*** INFORMATION PROVIDED ***

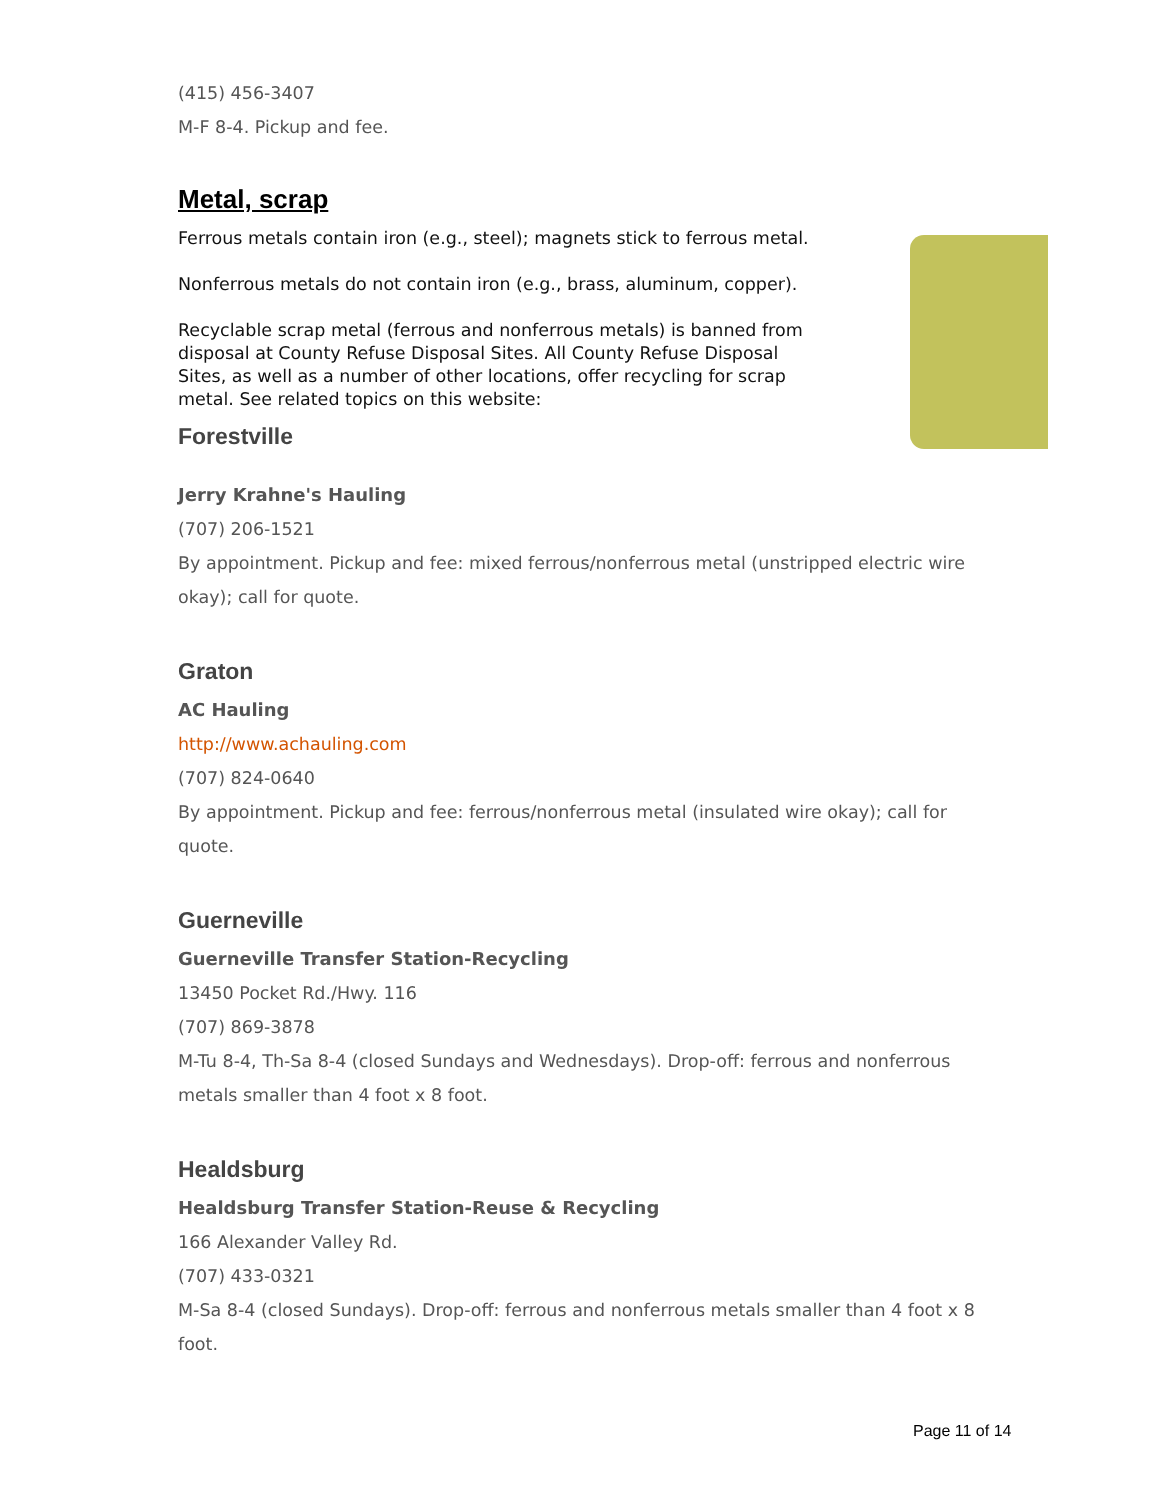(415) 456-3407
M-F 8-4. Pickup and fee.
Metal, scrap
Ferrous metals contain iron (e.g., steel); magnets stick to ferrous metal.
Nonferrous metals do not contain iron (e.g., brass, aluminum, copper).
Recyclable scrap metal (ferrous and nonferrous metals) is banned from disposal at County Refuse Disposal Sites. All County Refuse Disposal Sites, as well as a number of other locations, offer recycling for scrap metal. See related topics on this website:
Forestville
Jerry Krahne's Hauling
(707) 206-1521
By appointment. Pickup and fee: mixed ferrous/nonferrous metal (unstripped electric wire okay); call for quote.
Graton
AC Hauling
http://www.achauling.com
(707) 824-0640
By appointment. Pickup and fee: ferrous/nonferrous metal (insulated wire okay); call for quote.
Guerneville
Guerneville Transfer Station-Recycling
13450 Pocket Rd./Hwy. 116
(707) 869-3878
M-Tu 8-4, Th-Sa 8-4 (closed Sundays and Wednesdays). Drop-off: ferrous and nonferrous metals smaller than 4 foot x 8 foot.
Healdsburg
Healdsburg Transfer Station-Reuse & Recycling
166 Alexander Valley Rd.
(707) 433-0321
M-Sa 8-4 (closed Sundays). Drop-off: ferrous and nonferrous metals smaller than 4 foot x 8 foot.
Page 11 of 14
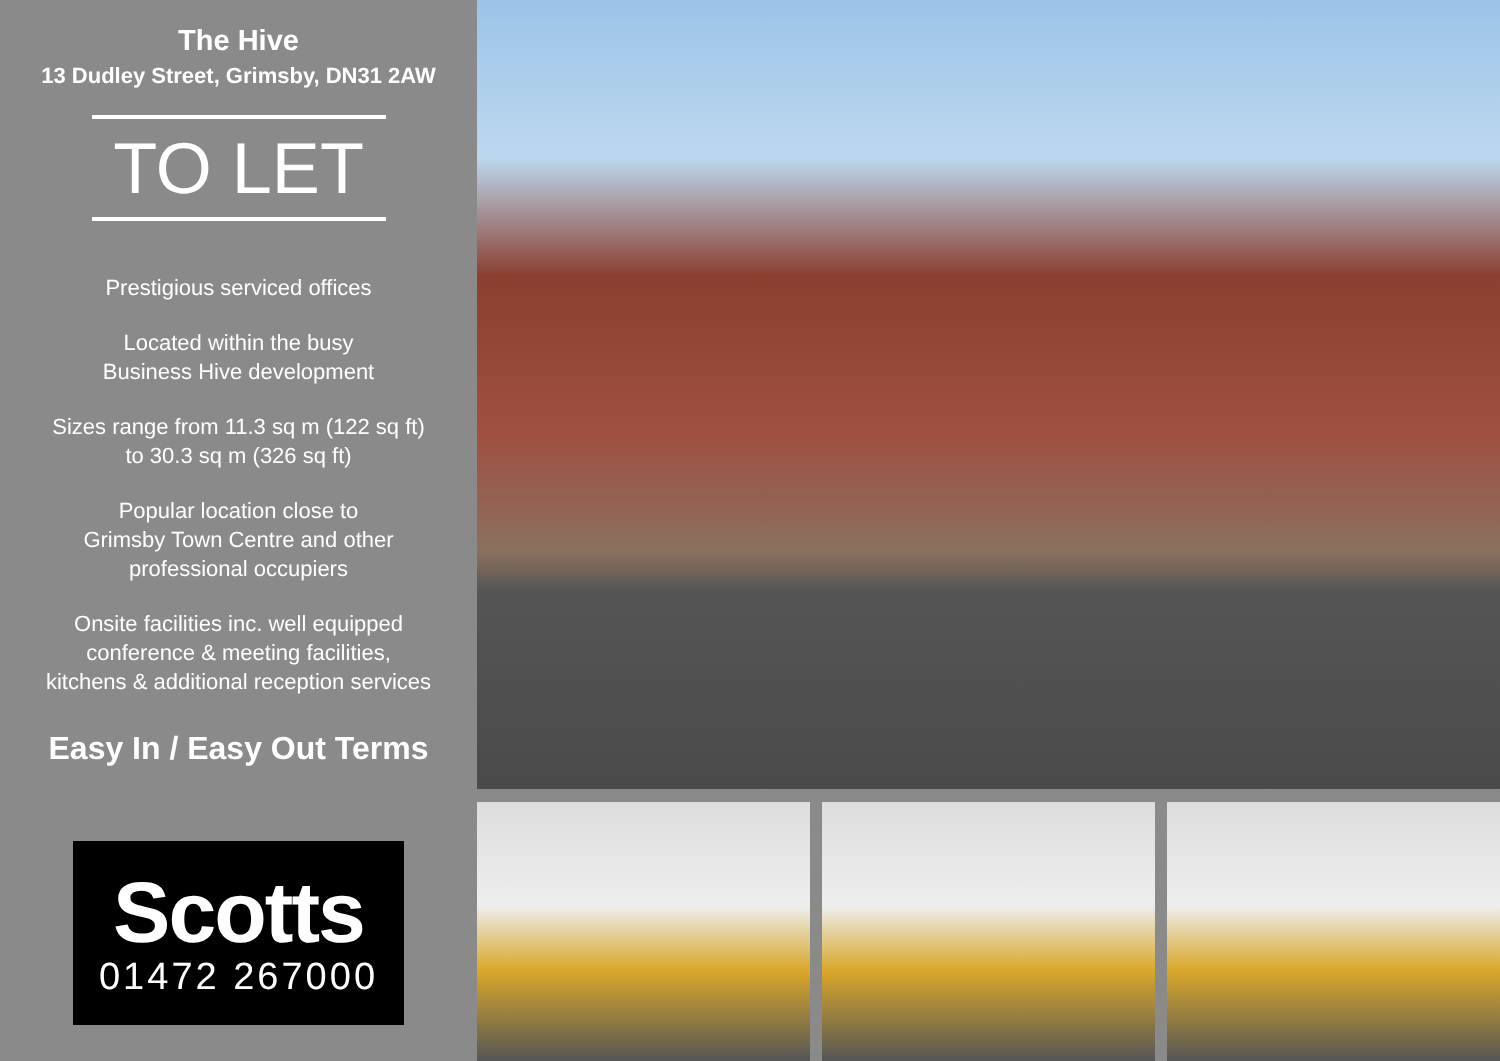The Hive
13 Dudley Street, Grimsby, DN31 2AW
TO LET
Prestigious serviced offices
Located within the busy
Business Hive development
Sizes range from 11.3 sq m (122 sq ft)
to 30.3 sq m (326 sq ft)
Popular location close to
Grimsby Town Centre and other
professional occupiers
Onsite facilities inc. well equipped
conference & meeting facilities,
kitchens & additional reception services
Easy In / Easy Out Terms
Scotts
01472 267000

*** End of INFORMATION PROVIDED ***

> **WHAT YOU HAVE TO DO**
Copy out, from the records above, every line that holds the string "than".

> **EXERCISE RESPONSE**
M-Tu 8-4, Th-Sa 8-4 (closed Sundays and Wednesdays). Drop-off: ferrous and nonferrous metals smaller than 4 foot x 8 foot.
M-Sa 8-4 (closed Sundays). Drop-off: ferrous and nonferrous metals smaller than 4 foot x 8 foot.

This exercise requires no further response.